Гумбольдт, первый между учеными, делал гальванические опыты над собственным телом. Приставив две мушки на спине, он после снятия с нее обыкновенным образом верхней кожицы, покрыл одну рану серебром, а другую – цинком. Едва оба металла были соединены между собой, как из раны потекла сукровица, сильно окрашенная примесью крови, оставляя от воспаления после себя на тех местах, где она протекала, след красно-синего цвета. Ощущение, замеченное при этом Гумбольдтом, он описывал совершенно отличным от производимого электричеством: это была смесь странной боли с давлением и жаром.
В объяснениях гальванических явлений Гумбольдт отступал как от теории Гальвани, так и от теории Вольты; он приходит к заключению, что исходный пункт гальванических явлений организма следует искать в самых органах его и что металлы и другие вещества, употребляемые иногда звеньями гальванической цепи, играют роль очень второстепенную, а отнюдь не главную.

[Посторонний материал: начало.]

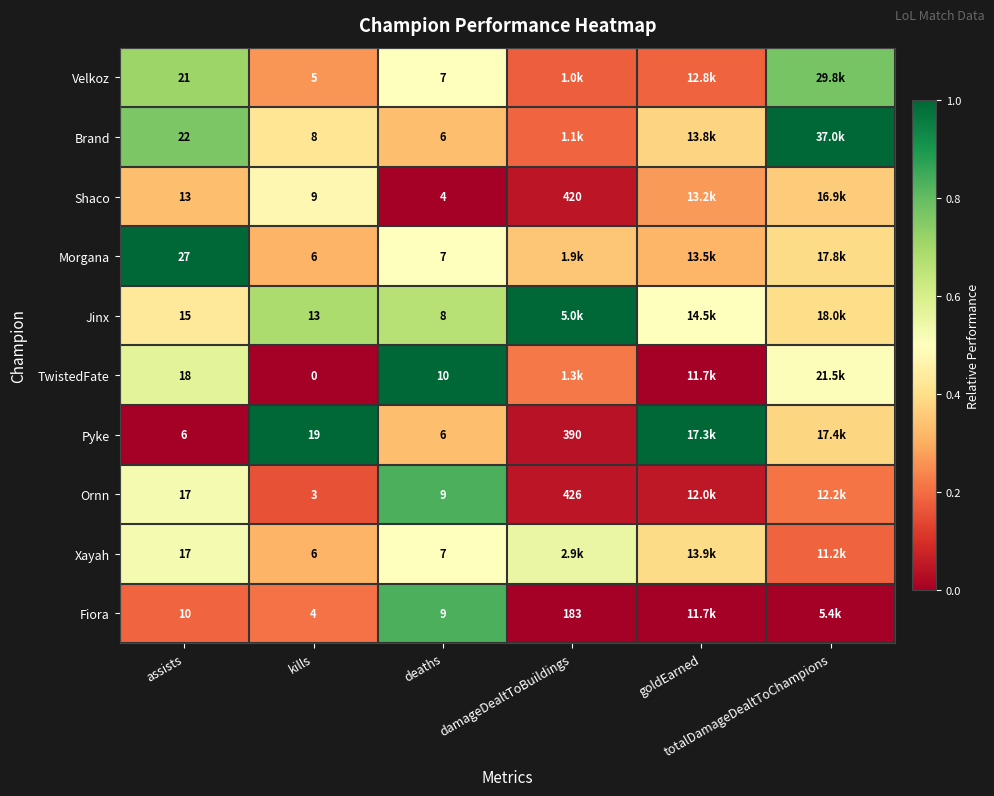

Between kills and assists, which is larger?

assists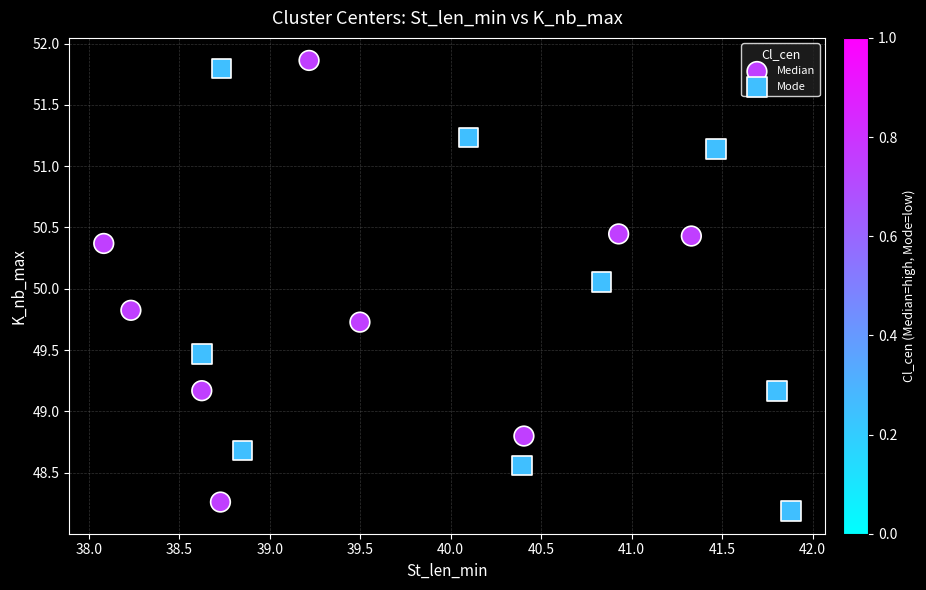

Which series has the widest spread of Y values?

Mode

Многочисленные и разнообразные опыты Гумбольдта не только обогатили науку открытием новых, подверженных раздражению, органов, но он определил влияние множества средств раздражения, до него совершенно неизвестных и не исследованных. Кроме того, он, в противоположность системе Брауна, о которой мы упоминали выше, доказал, что существуют средства, уменьшающие раздражительность органа, не истощая его предварительно, между тем как английский ученый утверждал, что при частом употреблении раздражающего средства орган доходит до такого состояния, в котором на него не действуют даже самые сильные раздражители, а если иногда и оказывают какое-нибудь влияние, то лишь после продолжительного отдохновения. Кроме приведенного выше свойства кислот и спирта, при повторении Гумбольдтовых опытов Михаэлисом, последний открыл еще, что употребляя попеременно мышьяк и тинктуру опия, можно одиннадцать раз попеременно уничтожить и восстановить раздражительность.